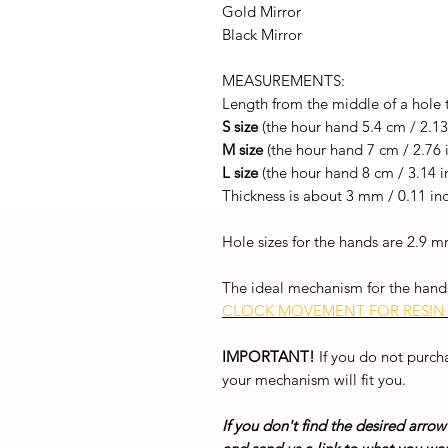
Gold Mirror
Black Mirror
MEASUREMENTS:
Length from the middle of a hole 
S size
(the hour hand 5.4 cm / 2.13
M size
(the hour hand 7 cm / 2.76 
L size
(the hour hand 8 cm / 3.14 i
Thickness is about 3 mm / 0.11 in
Hole sizes for the hands are 2.9
The ideal mechanism for the hands
CLOCK MOVEMENT FOR RESIN
IMPORTANT!
If you do not purc
your mechanism will fit you.
If you don't find the desired arrow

● ● ● ● ● ● ●

## ABOUT THIS TASK
Once more, give the listing above exactly, leaving each picture out.

## RESPONSE
Gold Mirror
Black Mirror
MEASUREMENTS:
Length from the middle of a hole 
S size
(the hour hand 5.4 cm / 2.13
M size
(the hour hand 7 cm / 2.76 
L size
(the hour hand 8 cm / 3.14 i
Thickness is about 3 mm / 0.11 in
Hole sizes for the hands are 2.9
The ideal mechanism for the hands
CLOCK MOVEMENT FOR RESIN
IMPORTANT!
If you do not purc
your mechanism will fit you.
If you don't find the desired arrow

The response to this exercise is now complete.